On Gasparilla Island, another one of my own favorite haunts and only a few miles down the coast from Siesta Key, three dogs were reported to have developed severe respiratory illnesses and had to be treated. Only one dog survived. Red tide is affecting the beautiful birds in the sanctuaries of the area as well as the shell fish. Humans can become ill after shell fish

This entire area was once a mecca for fishing and marine life as well as wild life viewing. Sea Turtle which once abounded are now rarely seen.

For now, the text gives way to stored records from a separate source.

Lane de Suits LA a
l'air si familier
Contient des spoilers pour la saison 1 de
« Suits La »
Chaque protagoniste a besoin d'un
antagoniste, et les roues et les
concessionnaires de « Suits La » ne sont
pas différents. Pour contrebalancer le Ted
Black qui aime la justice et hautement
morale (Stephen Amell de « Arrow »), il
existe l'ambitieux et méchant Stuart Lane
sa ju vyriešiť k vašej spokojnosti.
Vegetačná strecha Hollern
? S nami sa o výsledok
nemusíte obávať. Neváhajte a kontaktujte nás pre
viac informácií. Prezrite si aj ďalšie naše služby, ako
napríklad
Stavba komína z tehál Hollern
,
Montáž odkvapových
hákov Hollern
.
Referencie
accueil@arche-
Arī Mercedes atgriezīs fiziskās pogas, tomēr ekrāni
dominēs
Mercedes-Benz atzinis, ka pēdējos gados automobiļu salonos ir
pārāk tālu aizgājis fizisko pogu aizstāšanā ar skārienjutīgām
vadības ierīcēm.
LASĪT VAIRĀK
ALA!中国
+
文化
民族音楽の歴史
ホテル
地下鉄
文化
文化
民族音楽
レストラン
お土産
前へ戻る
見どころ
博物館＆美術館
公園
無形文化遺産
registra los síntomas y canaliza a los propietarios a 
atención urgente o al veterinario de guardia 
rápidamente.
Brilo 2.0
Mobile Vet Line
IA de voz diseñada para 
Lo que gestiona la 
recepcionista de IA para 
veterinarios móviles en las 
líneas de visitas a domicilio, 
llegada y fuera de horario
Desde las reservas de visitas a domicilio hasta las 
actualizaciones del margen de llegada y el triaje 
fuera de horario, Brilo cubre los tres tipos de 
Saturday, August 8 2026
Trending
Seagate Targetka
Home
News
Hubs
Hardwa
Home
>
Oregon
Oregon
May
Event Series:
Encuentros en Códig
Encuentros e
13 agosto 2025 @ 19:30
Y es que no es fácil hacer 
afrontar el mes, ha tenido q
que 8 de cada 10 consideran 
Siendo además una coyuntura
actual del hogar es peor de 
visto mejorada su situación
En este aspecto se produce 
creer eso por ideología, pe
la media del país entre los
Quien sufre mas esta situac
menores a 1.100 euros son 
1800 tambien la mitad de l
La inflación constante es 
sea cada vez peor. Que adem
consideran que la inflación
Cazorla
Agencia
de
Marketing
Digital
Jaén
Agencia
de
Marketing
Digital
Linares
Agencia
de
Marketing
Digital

“The good news is that recovery is possible. In 1971 Red Tide created oxygen-starved zones similar to those observed this year. That year, scientists also documented mass deaths of marine life and coral reef inhabitants in roughly the same area as this year's zones. There does seem to be a slight improvement as we become more aware of the problem and are making our government aware of the dire situation of our seas. But, is total recovery even possible? One is reminded of the biblical passage of the end times when the “Seas shall turn as blood”. Most experts agree that recovery can happen but that the damage has been so extensive. It will take years and major cooperation between man and elements.

In the meantime, I will continue my sojourns to the beach at Siesta Key. I am a die-hard, and perhaps that is not the politically correct way to describe myself, these days.

C’mon guys and gals, we have only one beautiful planet. As far as we know, it is the only one that sustains life. The writing is on the wall if something is not done quickly.